Já aqui tivemos uma primeira declaração de Xanana Gusmão na visita a Lisboa, a afirmação de que tem maior confiança na relação com a Indonésia do que com a Austrália.
Agora, em entrevista a Bárbara Reis, jornalista e anterior diretora do jornal Público, Xanana mostra-se mais áspero.
Proponho-me ler diretamente a introdução à entrevista com Xanana Gusmão:
Xanana Gusmão, ex-Presidente (2002-07) e ex-primeiro-ministro (2007-15) de Timor-Leste, dá (escreve a jornalista Barbara Reis) um murro seco na mesa.
Estamos no fim da entrevista e o antigo guerrilheiro expõe a razão pela qual não vai pedir ao Governo da Austrália para devolver o Estado timorense pelos milhões de receitas do gás e petróleo indevidamente recebidos por Camberra ao longo de anos.
Até despedir-se irá dar mais um murro.
A chávena do café salta e a colher voa para o chão. Olhos nos olhos, como se estivesse a negociar com o inimigo, o líder timorense — preso sete anos numa prisão indonésia durante a ocupação —, explica porque é que rejeitou ajudar a levar os generais indonésios ao Tribunal Penal Internacional e porque é que não vai “medir os milhões do petróleo com a cumplicidade na morte de 200 mil timorenses”.
“Se vamos olhar só para o dinheiro e não para a falta de moral da Austrália, o que é que vamos fazer?”, pergunta.
Adianta Bárbara Reis: O Tratado entre Timor-Leste e Austrália sobre as Respectivas Fronteiras Marítimas no Mar de Timor assinado em Março de 2018 deverá entrar em vigor a 30 de Agosto.
A data foi escolhida para coincidir com o 20º aniversário do referendo que levou à independência de Timor-Leste.

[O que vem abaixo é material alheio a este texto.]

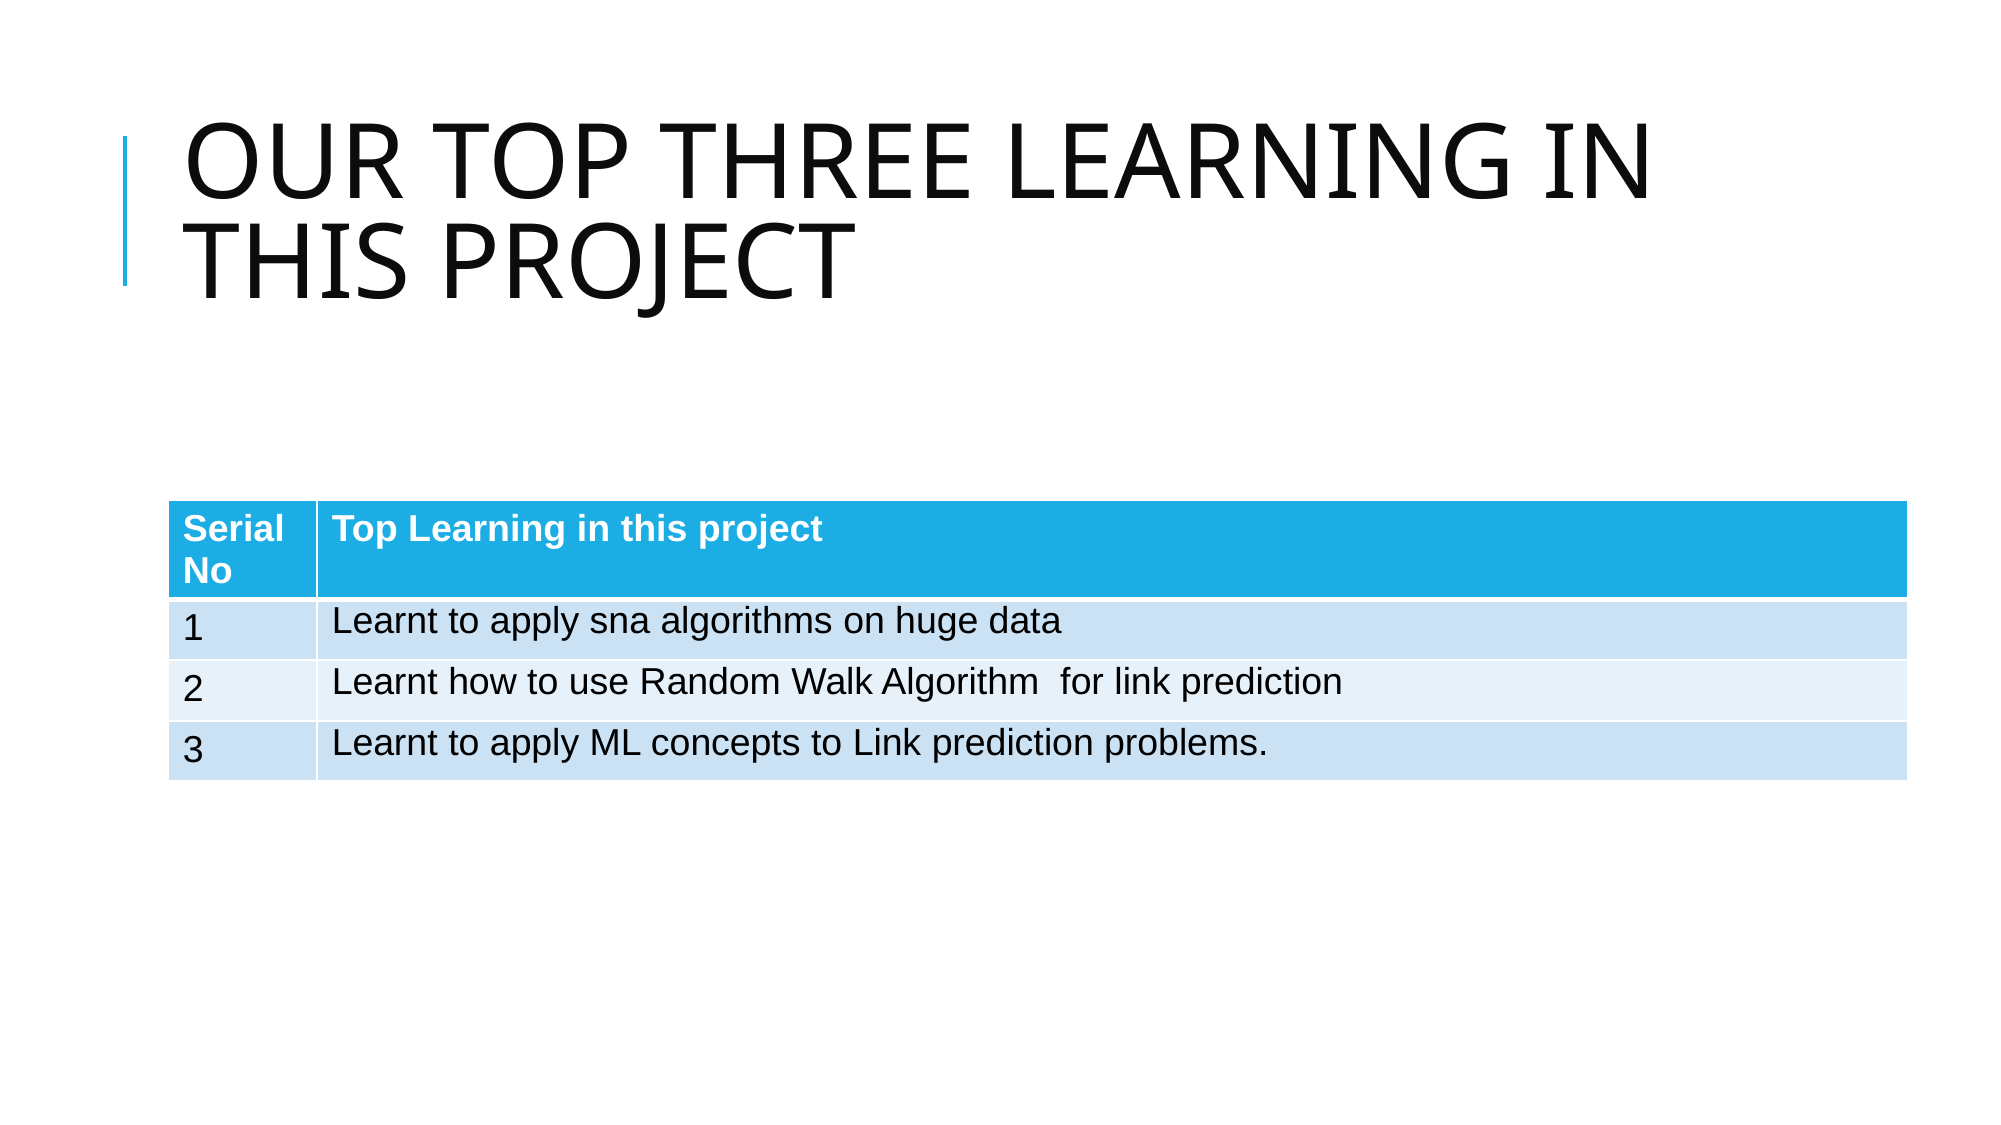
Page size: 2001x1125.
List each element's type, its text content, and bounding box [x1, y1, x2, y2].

Faltam apenas dois meses e nenhum dos parlamentos o ratificou, pelo que ainda não há certeza.
O tratado, negociado sob auspícios da ONU, fechou o Timor Gap — nome dado à linha do Mar de Timor aberta desde a ocupação indonésia, em 1975, e cuja indefinição impediu Timor-Leste de assumir a soberania sobre essas águas ricas em petróleo e gás, para além do peixe e outros recursos naturais.
Com a linha da fronteira marítima definida pelo tratado, Timor-Leste passou a ter jurisdição total (e 100% das receitas) sobre os campos petrolíferos de Bayun-Undan e Kitan (cujas receitas eram partilhadas com a Austrália) e de Buffalo (que eram explorados a 100% pela Austrália).
“Estamos a falar de milhões de dólares que Timor-Leste perdeu e continua a perder por semana até o tratado entrar em vigor”, disse ao PÚBLICO um especialista que conhece bem o dossier.
O novo tratado definiu também um regime especial para o campo petrolífero de Greater Sunrise, que está fora da área conjunta de desenvolvimento e que é um campo virgem.
A fórmula de partilha final dessas receitas depende de como o Greater Sunrise for desenvolvido.
A questão é se o gasoduto que sairá do Greater Sunrise vai para a Austrália ou para Timor.
Na entrevista, Xanana declara: “A Austrália e a Indonésia assinaram o acordo do Timor Gap em 1989. A invasão de Timor foi em 1975. Andámos 14 anos em guerra. Para dividirem as receitas 50%-50% com a Indonésia, os australianos tiveram de mostrar uma política de conivência com o morticínio em Timor.”
Assim, o atrito entre Xanana Gusmão e a Austrália, exposto na entrevista em Lisboa ao jornal Público.